* Problem details *
Write every entry out again, exactly as given.

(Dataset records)
━━━

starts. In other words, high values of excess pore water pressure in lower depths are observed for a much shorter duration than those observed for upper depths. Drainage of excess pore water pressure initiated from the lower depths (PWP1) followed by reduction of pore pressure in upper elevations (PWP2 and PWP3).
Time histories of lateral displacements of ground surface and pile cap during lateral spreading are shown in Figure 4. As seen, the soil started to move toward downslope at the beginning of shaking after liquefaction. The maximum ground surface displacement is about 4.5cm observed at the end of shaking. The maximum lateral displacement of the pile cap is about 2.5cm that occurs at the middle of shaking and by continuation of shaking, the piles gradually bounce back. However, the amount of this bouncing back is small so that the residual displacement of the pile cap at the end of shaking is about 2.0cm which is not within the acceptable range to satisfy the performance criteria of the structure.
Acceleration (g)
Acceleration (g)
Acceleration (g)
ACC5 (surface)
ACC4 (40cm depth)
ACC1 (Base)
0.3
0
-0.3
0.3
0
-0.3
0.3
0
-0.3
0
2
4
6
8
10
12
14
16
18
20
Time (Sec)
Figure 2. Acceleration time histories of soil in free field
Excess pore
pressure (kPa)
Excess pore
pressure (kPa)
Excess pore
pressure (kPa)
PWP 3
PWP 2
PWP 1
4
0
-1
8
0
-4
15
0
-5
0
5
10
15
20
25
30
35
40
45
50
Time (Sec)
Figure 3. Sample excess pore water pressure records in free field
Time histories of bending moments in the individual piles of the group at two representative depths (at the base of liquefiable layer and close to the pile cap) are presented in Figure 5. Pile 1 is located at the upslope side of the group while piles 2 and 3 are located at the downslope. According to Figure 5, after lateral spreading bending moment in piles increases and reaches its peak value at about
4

━━━

* Answer for this exercise *
starts. In other words, high values of excess pore water pressure in lower depths are observed for a much shorter duration than those observed for upper depths. Drainage of excess pore water pressure initiated from the lower depths (PWP1) followed by reduction of pore pressure in upper elevations (PWP2 and PWP3).
Time histories of lateral displacements of ground surface and pile cap during lateral spreading are shown in Figure 4. As seen, the soil started to move toward downslope at the beginning of shaking after liquefaction. The maximum ground surface displacement is about 4.5cm observed at the end of shaking. The maximum lateral displacement of the pile cap is about 2.5cm that occurs at the middle of shaking and by continuation of shaking, the piles gradually bounce back. However, the amount of this bouncing back is small so that the residual displacement of the pile cap at the end of shaking is about 2.0cm which is not within the acceptable range to satisfy the performance criteria of the structure.
Acceleration (g)
Acceleration (g)
Acceleration (g)
ACC5 (surface)
ACC4 (40cm depth)
ACC1 (Base)
0.3
0
-0.3
0.3
0
-0.3
0.3
0
-0.3
0
2
4
6
8
10
12
14
16
18
20
Time (Sec)
Figure 2. Acceleration time histories of soil in free field
Excess pore
pressure (kPa)
Excess pore
pressure (kPa)
Excess pore
pressure (kPa)
PWP 3
PWP 2
PWP 1
4
0
-1
8
0
-4
15
0
-5
0
5
10
15
20
25
30
35
40
45
50
Time (Sec)
Figure 3. Sample excess pore water pressure records in free field
Time histories of bending moments in the individual piles of the group at two representative depths (at the base of liquefiable layer and close to the pile cap) are presented in Figure 5. Pile 1 is located at the upslope side of the group while piles 2 and 3 are located at the downslope. According to Figure 5, after lateral spreading bending moment in piles increases and reaches its peak value at about
4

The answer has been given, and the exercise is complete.